Santorum moved to a discussion of different areas where the Republican Party has failed to gain any progress. He began with the issue of balancing the budget, which is a topic that he says is at the forefront of many conservative platforms. Santorum expressed frustration at the fact that Republicans talk about reducing the national debt but don’t actually do anything to make that happen.  

Santorum warned, “We’re going to pay a price, maybe it’s 10 years from now, maybe it’s 50 years from now, where we’re going to have massive inflation of the currency to handle this debt, and it’s going to be a cataclysmic event for some future generation.” He continued, expressing disdain towards Republicans and health care and arguing that Paul Ryan and Mitch McConnell had no plan for health care. 

“Nobody wants to be for anything because they think the better politics of this is being against socialized medicine or against Medicare for All.” Santorum added, “You have every right to condemn Republicans on health care.”  
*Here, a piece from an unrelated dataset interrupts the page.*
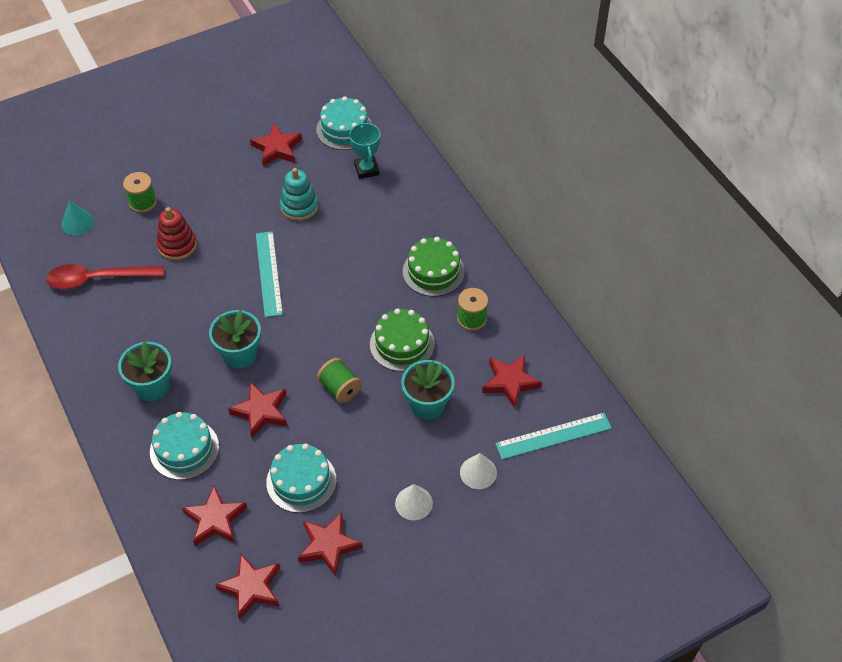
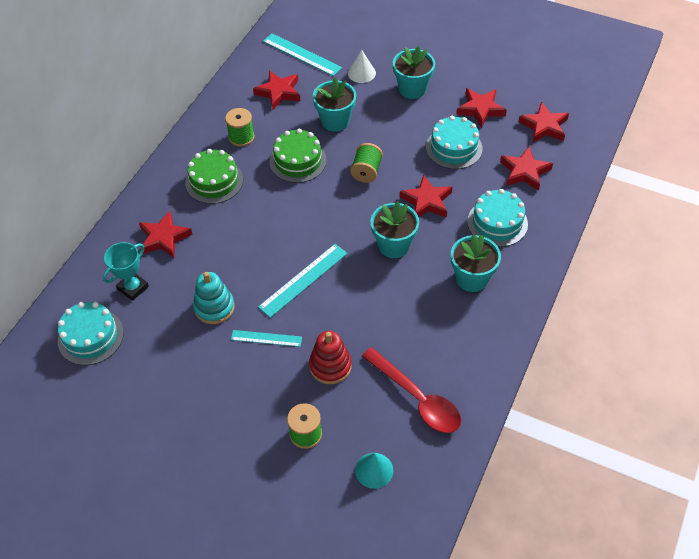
camera: 125 degrees left, 0 degrees up
(240, 222) = (266, 338): none -> turquoise ruler
(277, 148) = (154, 373): red star -> red star (164, 238)
(414, 503) = (412, 89): white cone -> turquoise flower pot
The debate ended with a discussion on Trumpism. Kristol said, “Being a Trumpist is the winning thing to be in the Republican Party. I mean, if you say one sentence that’s contrary to Trump, you get hammered.”  

As an example of this, Hoover brought up Matt Gaetz, who represents Florida’s First Congressional District. Hoover discussed how Gaetz’s disagreement with Trump over the War Powers Act led Trump to personally attack him. 

“Who cares about Trump?” Kristol countered. “[Republicans] should have enough self-respect to stand up for themselves,” leading to applause from the audience.